GigaSpaces channel adapter

The GigaSpaces JMS channel adapter acts as a messaging client to the MDS and invokes Appama functions via the supplied interface. The adapter in this case is unidirectional since data is only streamed in one direction (from GigaSpaces MDS to Apama). GigaSpaces JMS already provides all the necessary mechanics to build the channel adapter so that Apama can interact with it similar to a JMS provider. Before the message can be delivered to Apama, we need to convert the market data format into Apama specific message. Therefore, a message translator is designed. This way, we decouple the adapter from the Apama internal structure.
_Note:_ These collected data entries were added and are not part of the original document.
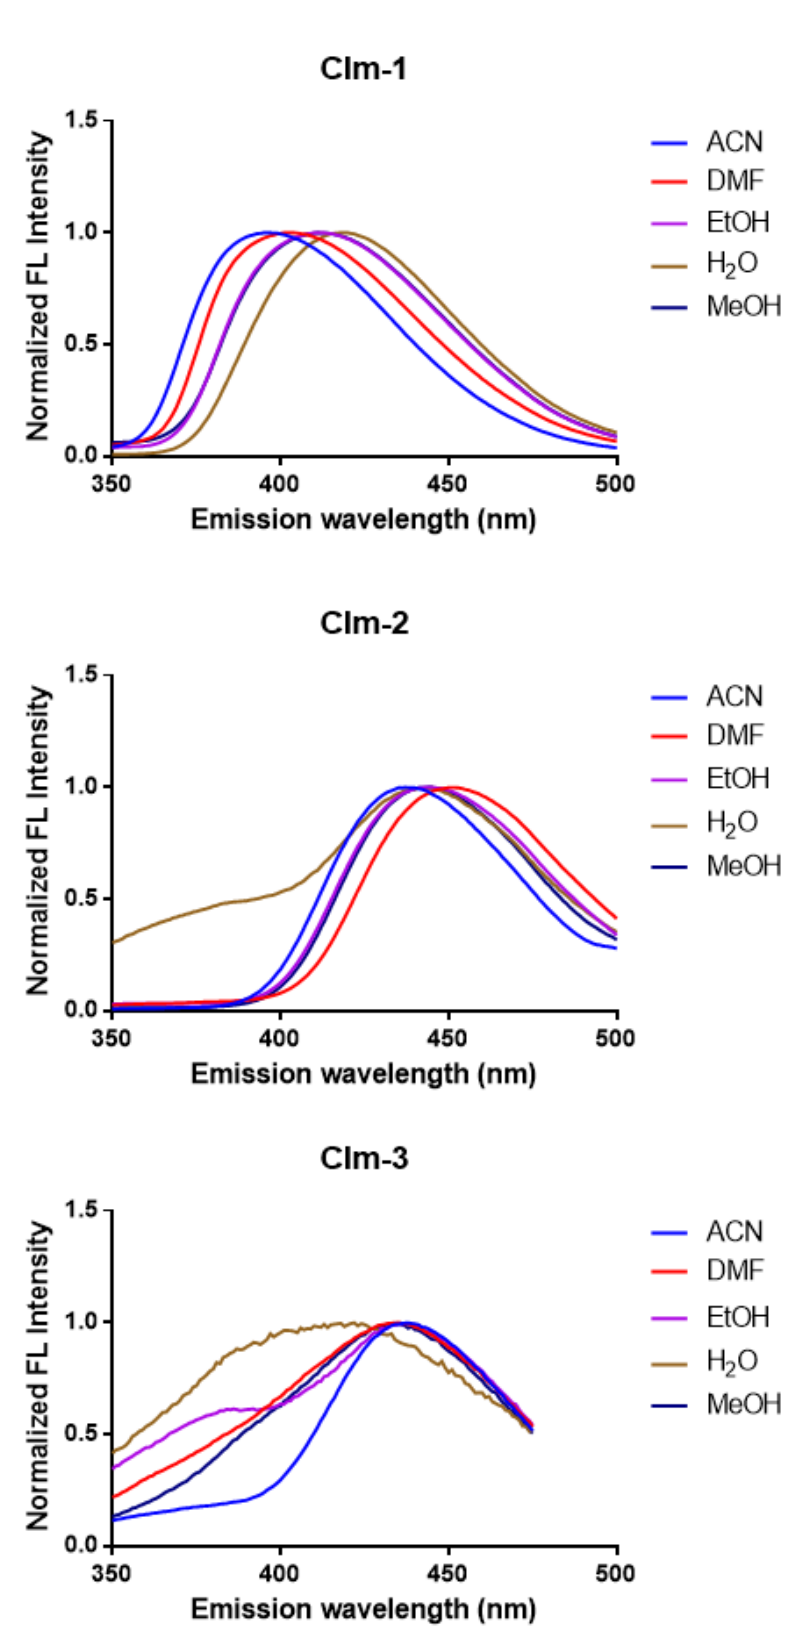
Figure 2. Normalized fluorescence spectra of Clm-1-3 in protic (H 2 O, EtOH, and MeOH) and aprotic (ACN and DMF) solvents, with final concentration of 30 µM for all compounds.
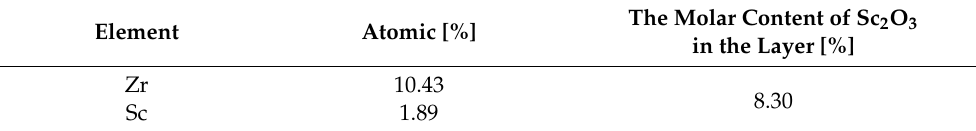
Table 1. Average chemical composition determined by EDS analysis and calculated molar content of Sc 2 O 3 in the layer (Figure 1). The synthesis temperature: 600 °C. Total gas pressure: 6580 Pa. The molar content of Sc(tmhd) 3 in the gas mixture: 14%. The layer was deposited without the presence of air.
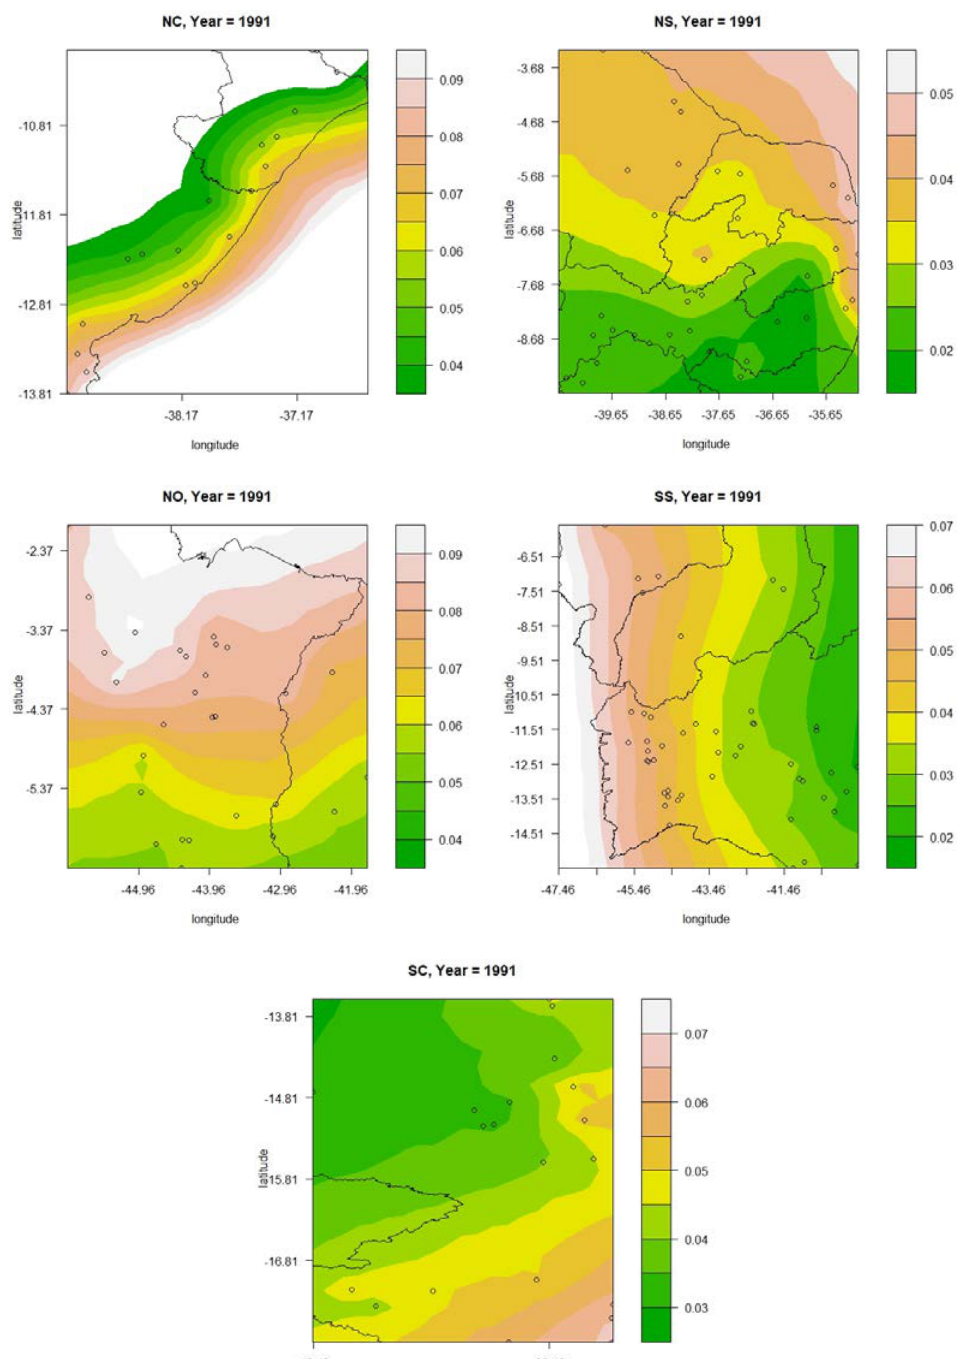
Figure 3. Predictions of rainfall relative frequency that exceeded the 20 mm threshold in the NC, NS, NO, SS and SC regions in 1991.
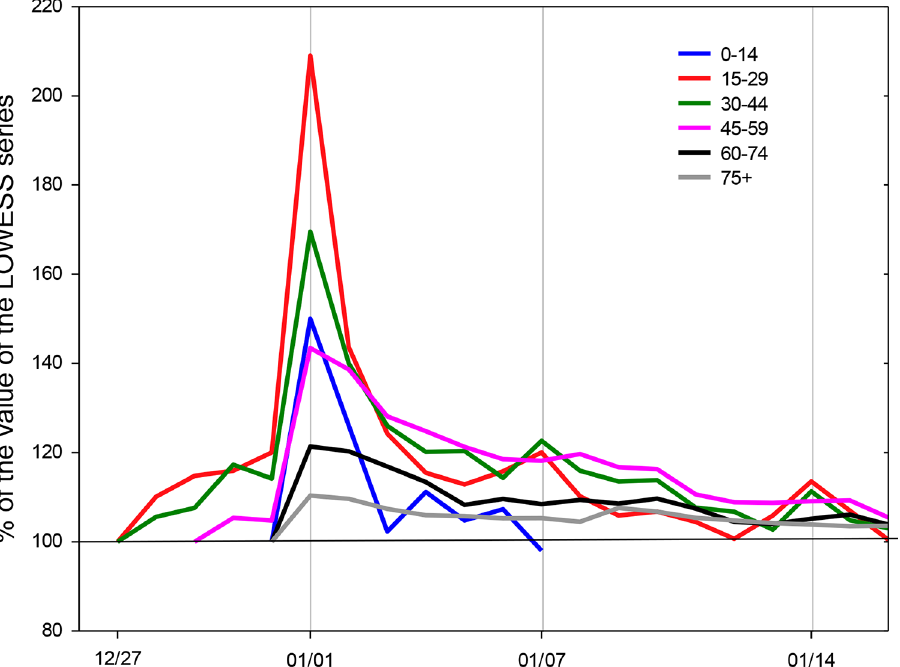
Fig. 7. Daily number of excess deaths in Russia from December 15 to February 1, sum of indicators for 2011–2019, % of the LOWESS moving average taken as 100%. Source: authors’ calculations based on modelling and Rosstat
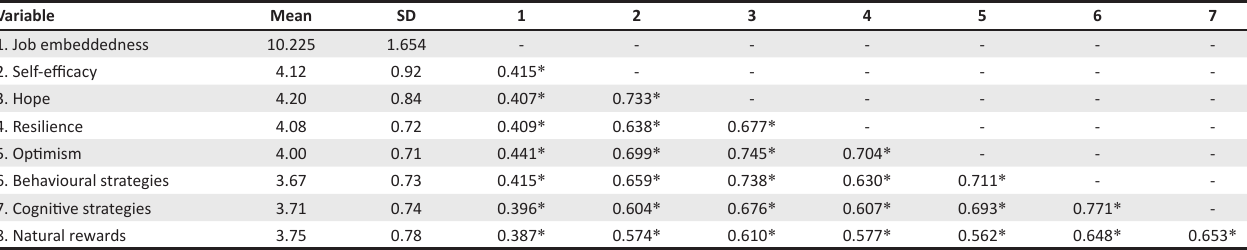
TABLE 2: Descriptive statistics, correlations between the variables ( N = 303). Variable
Another implementation consideration of the channel adapter design is about transaction semantics. Since the message is streamed from the MDS to the message channel specific for Apama, we need to ensure that the message is delivered to Apama even during the event of partial failure. GigaSpaces JMS provides transactions so that message consumers can receive messages transactionally through the JMS session. We decide to stick with local transactions because it is more efficient. Hence, we will need to design a message channel that receives all messages that are relevant to Apama from GigaSpaces MDS.
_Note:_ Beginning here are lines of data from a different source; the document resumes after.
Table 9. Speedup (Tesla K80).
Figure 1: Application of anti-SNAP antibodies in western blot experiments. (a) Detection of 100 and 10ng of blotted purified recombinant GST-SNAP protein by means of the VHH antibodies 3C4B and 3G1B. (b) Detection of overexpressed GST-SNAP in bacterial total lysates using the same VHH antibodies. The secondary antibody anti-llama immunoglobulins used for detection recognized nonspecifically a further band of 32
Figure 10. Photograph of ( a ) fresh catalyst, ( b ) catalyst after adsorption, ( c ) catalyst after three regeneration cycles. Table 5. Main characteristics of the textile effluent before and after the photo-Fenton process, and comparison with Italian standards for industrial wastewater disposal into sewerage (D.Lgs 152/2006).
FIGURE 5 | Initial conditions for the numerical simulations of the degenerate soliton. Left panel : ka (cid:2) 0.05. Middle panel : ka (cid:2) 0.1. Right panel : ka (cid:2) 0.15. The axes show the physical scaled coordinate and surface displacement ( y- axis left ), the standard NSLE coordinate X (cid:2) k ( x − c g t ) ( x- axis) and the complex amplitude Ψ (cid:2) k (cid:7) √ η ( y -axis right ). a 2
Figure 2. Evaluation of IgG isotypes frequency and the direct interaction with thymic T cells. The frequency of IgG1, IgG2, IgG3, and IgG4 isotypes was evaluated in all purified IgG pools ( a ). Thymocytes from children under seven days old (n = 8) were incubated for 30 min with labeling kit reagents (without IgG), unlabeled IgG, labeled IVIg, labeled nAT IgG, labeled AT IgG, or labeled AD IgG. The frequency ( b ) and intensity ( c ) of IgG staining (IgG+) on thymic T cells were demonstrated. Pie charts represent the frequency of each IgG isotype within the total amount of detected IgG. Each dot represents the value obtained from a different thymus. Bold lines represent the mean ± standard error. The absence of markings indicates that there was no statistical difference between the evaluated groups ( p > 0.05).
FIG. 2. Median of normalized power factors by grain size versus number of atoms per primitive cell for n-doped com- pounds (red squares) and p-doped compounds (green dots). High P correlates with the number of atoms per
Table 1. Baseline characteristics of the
GigaSpaces Message Channel

Once we have the GigaSpaces JMS channel adapter ready, we need to build a message channel where the channel adapter can consume market data from. The market data are fed into a GigaSpaces IMDG with a primary backup partitioning topology. This means that the market data are spread across multiple machines. The market data are partitioned based on the stock symbol (Content-Based Routing). This topology is essential for a high performance load-balanced MDS. Unfortunately, we can't use the market data IMDG directly as the message channel for Apama. As noted in the GigaSpaces documentation, GigaSpaces JMS does not support destination partitioning. Currently, all messages of a JMS destination are routed to the same partition. The partition where the messages go is resolved according to the index field of the message which, currently, is the destination name. In other words, we can't use the market data IMDG directly as the message channel for Apama because the market data are partitioned across multiple machines. In order to allow Apama to consume JMS message, we create another space which is uniquely designed for Apama (Apama Space Message Channel). This space will store only JMS market data messages that Apama is interested. In order to reduce the number of network hops for delivering market data to Apama, the Apama space message channel is built-in to the GigaSpaces channel adapter. To deliver a market data of interest from the Market Data IMDG to the Apama space message channel, a messaging bridge is designed. Basically, When a message is delivered on the market data IMDG, the bridge consumes the message of interest and sends another with the same contents on the Apama space message channel. The notify event container is implemented in the bridge to capture all updates for the market data of interest and the market data POJO message is transformed into a JMS message before it is written into the Apama space message channel. Note that in order to guarantee that the notification of a new update is received, the Market data IMDG will send the notification at least once in case of failover. This is fine for us as the trading algorithm is idempotent to the duplicate market data message.

With the current design, new applications which are interested in the market data messages can tab into the MDS in similar manner without affecting other existing applications. Applications are loosely-coupled by using GigaSpaces as a high performance message hub.